Hinzu kommt, dass die frauenfeindliche Politik der Regierung Gewalt gegen Frauen legitimiert. Bei Prozessen wegen Frauenmorden kommt es immer wieder zu Strafminderungen wegen ‚guter Sozialprognosen‘ und die Regierung verbreitet frauenfeindliche Rhetorik. Diese beiden Punkte stellen die Hauptgründe für den Anstieg der Gewalt dar. Daher verteidigen wir zu allererst die Notwendigkeit der vollständigen Umsetzung der Istanbul-Konvention zum Schutz von Frauen vor Gewalt und des Gesetzes Nr. 6284 in allen Bereichen.“

Das Gesetz Nr. 6284 beinhaltet ein Annäherungsverbot für Gewalttäter und Schutzmaßnahmen für die Opfer, die von materieller Unterstützung bis zu einer neuen Identität reichen. Dieses Gesetz war von Frauenorganisationen in langem Kampf durchgesetzt worden.

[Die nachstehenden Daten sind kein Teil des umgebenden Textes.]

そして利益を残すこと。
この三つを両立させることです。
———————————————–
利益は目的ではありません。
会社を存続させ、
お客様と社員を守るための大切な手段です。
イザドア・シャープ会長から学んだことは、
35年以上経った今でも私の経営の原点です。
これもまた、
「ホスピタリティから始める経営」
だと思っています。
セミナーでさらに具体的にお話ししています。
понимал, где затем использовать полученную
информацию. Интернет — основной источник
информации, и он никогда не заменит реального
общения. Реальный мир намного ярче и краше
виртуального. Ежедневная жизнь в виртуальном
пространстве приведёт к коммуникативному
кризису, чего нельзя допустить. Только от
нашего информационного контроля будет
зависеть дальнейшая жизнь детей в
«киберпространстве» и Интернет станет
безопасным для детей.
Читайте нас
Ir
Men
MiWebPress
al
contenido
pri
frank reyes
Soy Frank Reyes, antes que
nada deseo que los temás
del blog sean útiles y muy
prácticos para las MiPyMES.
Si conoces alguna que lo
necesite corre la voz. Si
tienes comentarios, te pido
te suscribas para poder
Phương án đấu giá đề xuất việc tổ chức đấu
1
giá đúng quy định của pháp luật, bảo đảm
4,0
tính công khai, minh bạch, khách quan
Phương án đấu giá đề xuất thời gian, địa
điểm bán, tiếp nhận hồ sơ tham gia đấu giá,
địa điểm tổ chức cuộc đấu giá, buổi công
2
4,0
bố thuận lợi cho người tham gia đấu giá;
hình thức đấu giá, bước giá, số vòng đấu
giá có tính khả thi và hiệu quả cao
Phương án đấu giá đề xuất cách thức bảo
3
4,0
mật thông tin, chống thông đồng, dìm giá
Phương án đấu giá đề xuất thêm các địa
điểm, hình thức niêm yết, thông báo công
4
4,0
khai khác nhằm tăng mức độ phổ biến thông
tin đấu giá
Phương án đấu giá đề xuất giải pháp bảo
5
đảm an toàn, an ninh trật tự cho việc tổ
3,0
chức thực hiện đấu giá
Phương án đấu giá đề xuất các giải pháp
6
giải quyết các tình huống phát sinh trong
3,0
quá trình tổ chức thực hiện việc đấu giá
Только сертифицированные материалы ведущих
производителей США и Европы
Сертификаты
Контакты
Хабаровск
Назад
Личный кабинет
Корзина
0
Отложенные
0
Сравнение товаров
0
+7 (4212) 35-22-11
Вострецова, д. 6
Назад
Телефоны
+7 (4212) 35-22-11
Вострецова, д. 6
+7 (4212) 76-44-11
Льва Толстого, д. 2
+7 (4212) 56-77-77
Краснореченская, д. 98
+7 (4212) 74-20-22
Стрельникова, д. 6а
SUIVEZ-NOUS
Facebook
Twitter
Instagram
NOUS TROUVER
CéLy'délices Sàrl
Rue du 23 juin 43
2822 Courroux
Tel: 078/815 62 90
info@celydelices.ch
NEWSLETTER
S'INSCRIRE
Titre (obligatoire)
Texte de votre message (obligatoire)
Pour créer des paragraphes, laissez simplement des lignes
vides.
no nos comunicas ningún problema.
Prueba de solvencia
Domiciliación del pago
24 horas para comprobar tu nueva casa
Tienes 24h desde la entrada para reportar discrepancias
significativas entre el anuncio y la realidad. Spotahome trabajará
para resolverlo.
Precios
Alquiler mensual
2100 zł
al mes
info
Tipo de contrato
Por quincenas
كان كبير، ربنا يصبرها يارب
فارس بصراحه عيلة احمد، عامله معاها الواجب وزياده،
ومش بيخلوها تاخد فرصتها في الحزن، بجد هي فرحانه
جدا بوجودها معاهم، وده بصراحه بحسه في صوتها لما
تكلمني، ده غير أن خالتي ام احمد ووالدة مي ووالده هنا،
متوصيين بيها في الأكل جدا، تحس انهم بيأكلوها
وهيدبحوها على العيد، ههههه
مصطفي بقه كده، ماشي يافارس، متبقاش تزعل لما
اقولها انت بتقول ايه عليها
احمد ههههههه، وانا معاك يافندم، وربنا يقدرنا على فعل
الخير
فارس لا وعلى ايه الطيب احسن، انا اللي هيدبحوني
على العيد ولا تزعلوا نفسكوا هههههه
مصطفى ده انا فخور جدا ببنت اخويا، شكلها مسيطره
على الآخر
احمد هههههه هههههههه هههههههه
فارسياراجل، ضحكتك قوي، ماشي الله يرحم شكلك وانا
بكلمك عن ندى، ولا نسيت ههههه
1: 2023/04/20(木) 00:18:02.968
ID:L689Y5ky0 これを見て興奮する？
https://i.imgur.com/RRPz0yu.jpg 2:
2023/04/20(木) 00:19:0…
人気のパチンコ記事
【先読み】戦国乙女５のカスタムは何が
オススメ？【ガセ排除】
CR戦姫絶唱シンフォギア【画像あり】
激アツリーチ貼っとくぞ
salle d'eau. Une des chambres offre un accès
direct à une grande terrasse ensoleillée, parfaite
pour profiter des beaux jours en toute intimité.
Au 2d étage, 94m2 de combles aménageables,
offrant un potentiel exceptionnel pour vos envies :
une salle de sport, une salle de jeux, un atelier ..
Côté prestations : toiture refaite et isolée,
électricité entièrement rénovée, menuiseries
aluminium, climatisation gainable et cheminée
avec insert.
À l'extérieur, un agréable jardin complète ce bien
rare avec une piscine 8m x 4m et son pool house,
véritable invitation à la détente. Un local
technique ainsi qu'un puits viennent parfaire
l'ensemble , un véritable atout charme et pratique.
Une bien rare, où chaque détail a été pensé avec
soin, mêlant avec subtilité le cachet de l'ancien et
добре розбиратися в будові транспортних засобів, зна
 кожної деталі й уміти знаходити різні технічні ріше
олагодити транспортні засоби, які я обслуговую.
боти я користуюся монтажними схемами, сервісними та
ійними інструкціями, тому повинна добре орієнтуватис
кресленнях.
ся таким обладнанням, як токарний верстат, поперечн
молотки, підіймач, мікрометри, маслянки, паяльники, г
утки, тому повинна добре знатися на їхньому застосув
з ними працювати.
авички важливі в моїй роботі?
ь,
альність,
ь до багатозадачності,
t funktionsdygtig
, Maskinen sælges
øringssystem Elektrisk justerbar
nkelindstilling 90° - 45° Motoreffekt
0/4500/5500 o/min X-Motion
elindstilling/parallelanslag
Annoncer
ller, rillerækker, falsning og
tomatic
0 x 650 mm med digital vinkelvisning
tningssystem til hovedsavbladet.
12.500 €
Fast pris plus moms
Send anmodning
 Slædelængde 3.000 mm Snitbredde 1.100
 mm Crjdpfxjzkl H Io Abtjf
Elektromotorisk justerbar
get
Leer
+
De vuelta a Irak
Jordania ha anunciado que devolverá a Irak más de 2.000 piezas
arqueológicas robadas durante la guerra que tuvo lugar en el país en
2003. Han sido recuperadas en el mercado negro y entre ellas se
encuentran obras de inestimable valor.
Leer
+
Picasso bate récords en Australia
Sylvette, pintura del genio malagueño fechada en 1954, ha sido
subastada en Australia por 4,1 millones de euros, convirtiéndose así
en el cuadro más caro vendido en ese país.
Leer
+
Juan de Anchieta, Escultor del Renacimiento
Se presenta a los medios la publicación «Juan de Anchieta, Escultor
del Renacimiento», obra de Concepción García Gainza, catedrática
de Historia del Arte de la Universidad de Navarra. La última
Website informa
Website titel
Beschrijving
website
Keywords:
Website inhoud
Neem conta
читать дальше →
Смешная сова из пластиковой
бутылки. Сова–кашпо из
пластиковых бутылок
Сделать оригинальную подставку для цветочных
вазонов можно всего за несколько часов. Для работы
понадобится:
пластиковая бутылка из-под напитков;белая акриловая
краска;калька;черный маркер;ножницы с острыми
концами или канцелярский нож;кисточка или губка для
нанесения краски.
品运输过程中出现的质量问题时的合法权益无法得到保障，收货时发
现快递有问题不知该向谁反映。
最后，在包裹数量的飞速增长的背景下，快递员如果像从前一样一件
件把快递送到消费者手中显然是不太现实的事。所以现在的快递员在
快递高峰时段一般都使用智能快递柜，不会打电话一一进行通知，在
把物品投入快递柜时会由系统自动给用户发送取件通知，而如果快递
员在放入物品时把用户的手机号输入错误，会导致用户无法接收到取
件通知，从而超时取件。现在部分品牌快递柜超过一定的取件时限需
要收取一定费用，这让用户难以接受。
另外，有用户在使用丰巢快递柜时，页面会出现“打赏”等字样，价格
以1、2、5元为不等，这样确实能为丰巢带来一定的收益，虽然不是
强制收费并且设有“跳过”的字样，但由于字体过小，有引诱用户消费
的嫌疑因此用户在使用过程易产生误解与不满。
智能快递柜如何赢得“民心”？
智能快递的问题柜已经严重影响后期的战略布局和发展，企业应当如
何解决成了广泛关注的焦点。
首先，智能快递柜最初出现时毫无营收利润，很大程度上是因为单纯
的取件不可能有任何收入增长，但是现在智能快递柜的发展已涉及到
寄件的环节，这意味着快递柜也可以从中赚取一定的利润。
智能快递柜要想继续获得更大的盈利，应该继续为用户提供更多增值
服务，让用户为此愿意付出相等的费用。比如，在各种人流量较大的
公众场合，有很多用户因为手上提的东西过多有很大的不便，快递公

Der Kampf der Frauen wird zunehmen

Köse bestätigt, dass Gewalt gegen Frauen durch die Pandemie sichtbarer geworden ist und kündigt an, dass der im Jahr 2020 bereits deutlich gewachsene Frauenkampf in der nächsten Zeit noch stärker werde. Sie erklärt: „Frauen wurden unter dem Vorwand der Pandemie entlassen, sie wurden ihrer Rechte beraubt. Die Belastung durch die Hausarbeit nahm ebenso deutlich wie die innerfamiliäre Gewalt zu. Die Frauen haben den größten Schaden durch die Pandemie davongetragen. Gleichzeitig waren es aber auch die Frauen, die in dieser Zeit ihren Protest auf die Straße trugen und ihren Kampf ausweiteten. Daher wird 2021 ein Jahr sein, in dem der Frauenkampf noch weiter zunehmen wird. Die Frauenplattform von Ankara wird weiterhin kämpferisch vorgehen, die Forderungen von Frauen überall an die Öffentlichkeit bringen und den Kampf der Frauen mit Fokus auf die Umsetzung der Istanbul-Konvention in alle Bereiche der Gesellschaft tragen. Ich hoffe, dass 2021 ein Jahr wird, in dem alle Frauen ihre Forderungen noch lauter und leidenschaftlicher denn je zuvor erheben."